Description
This Roasted Poblano Soup is a flavorful and mildly spicy Mexican-inspired soup made with roasted poblano peppers, onions, garlic, and rich stock. The soup is thickened with a butter and flour roux, blended smooth for a velvety texture, and garnished with Mexican crema, cilantro stems, and hot sauce to add brightness and depth. Perfect for a warming meal that highlights the smoky, earthy notes of roasted poblanos.
Ingredients
Scale
Main Ingredients
- 4–5 poblano peppers
- 1 onion
- 4 garlic cloves
- 3 tablespoons butter
- 3 tablespoons all purpose flour
- 4 cups stock (chicken or vegetable)
- 2 teaspoons Mexican oregano (optional)
- Pinch of cumin (optional)
- 1/2 teaspoon salt (plus more to taste)
- Freshly ground black pepper
For Garnish (optional)
- Finely chopped cilantro stems
- Mexican Crema (or heavy cream)
- Hot sauce (e.g., Valentina)
- Freshly ground black pepper
Instructions
- Roast the Poblanos: Preheat your oven to 400°F (200°C). Rinse the poblano peppers and place them on a baking tray. Roast them for 25-30 minutes total, flipping them after 15 minutes to ensure even charring. The peppers should be soft and blistered with mostly roasted skins.

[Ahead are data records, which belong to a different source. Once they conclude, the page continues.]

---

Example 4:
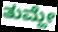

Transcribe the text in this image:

ತುಮ್ಹೇ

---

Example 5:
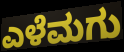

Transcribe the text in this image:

ಎಳೆಮಗು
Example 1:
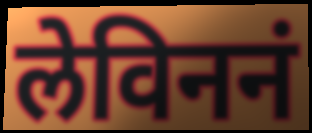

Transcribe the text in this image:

लेविननं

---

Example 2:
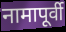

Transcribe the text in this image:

नामापूर्वी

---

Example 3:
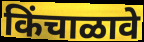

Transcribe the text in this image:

किंचाळावे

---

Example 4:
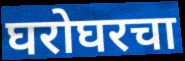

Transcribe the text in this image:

घरोघरचा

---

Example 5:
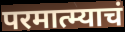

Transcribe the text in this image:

परमात्म्याचं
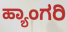
ಹ್ಯಾಂಗರಿ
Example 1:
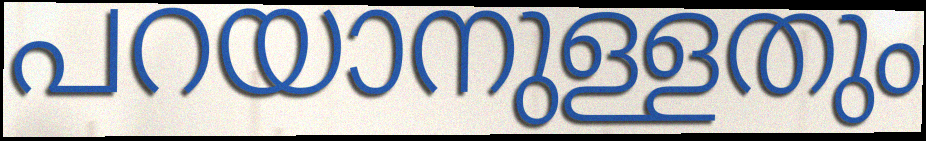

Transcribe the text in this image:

പറയാനുള്ളതും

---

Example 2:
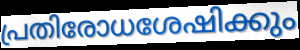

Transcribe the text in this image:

പ്രതിരോധശേഷിക്കും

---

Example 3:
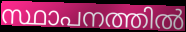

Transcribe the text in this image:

സ്ഥാപനത്തിൽ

- Sauté Onion and Garlic: In a medium saucepan over medium heat, melt 3 tablespoons of butter. Roughly chop the onion and cook it in the butter for 5-7 minutes until softened. Mince the garlic cloves and add them to the pan, sautéing for about 1 minute until fragrant.

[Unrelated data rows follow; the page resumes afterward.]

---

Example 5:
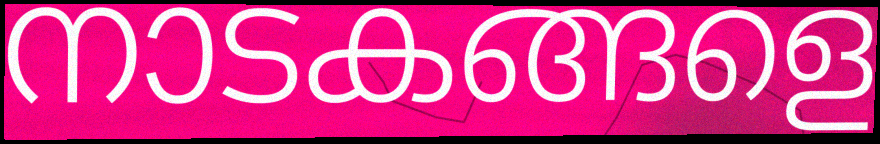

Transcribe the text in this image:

നാടകങ്ങളെ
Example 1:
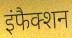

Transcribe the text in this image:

इंफैक्शन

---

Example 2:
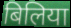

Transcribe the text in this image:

बिलिया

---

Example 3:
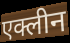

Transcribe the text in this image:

एक्लीन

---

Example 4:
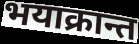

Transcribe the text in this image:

भयाक्रान्त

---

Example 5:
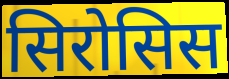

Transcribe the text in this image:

सिरोसिस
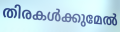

- Make the Roux and Add Stock: Sprinkle 3 tablespoons of all-purpose flour into the onion and garlic mixture and stir well to combine, cooking out the raw flour taste for 1-2 minutes. Gradually add 4 cups of stock while stirring to avoid lumps. Add 2 teaspoons Mexican oregano and a pinch of cumin if using. Season with 1/2 teaspoon salt and freshly ground black pepper. Bring to a simmer and cook for 7-8 minutes to thicken slightly.

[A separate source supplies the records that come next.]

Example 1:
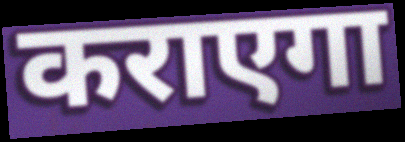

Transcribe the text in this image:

कराएगा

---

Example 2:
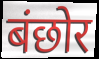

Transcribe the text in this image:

बंछोर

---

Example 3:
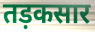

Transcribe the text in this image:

तड़कसार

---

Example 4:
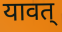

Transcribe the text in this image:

यावत्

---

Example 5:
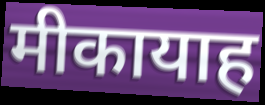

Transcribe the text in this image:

मीकायाह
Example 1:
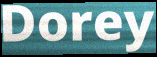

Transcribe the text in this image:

Dorey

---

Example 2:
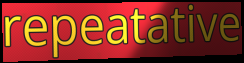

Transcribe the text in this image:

repeatative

- Prepare the Poblanos: Allow the roasted poblanos to cool a bit, then peel off as much skin as you can (some skin left is fine). Remove stems and seeds, then roughly chop the pepper flesh. Add the chopped poblanos to the saucepan.
- Blend the Soup: Heat the soup on the stove until everything is warm and uniform in temperature. Carefully transfer the soup in batches to a blender—cover the lid with a paper towel to prevent hot splashes and blend until smooth and creamy.
- Simmer and Season: Return the blended soup to the saucepan and simmer gently for another 5-10 minutes. Taste and adjust salt as needed, bearing in mind different stocks have varying sodium levels.
- Serve and Garnish: Ladle the soup into bowls and garnish with Mexican crema, finely chopped cilantro stems, freshly ground black pepper, and a few dashes of hot sauce like Valentina. Additional acidity options include lemon or lime juice, or vinegar, depending on your preference.
- Store Leftovers: Refrigerate any leftover soup in an airtight container for up to 3-4 days.
Notes
- This soup is moderately spicy due to the roasted poblanos. For a milder version, roast all poblanos but use only half to two-thirds in the soup initially; you can add more after blending to adjust heat level.
- Using homemade chicken stock is ideal; store-bought stock often contains more sodium, so adjust the salt accordingly.
- Mexican Crema is best used as a garnish rather than mixed into the soup for optimal flavor and texture.
- Hot sauce adds a pleasant acidity and brightness—Valentina is recommended, but lemon/lime juice or vinegar are excellent alternatives.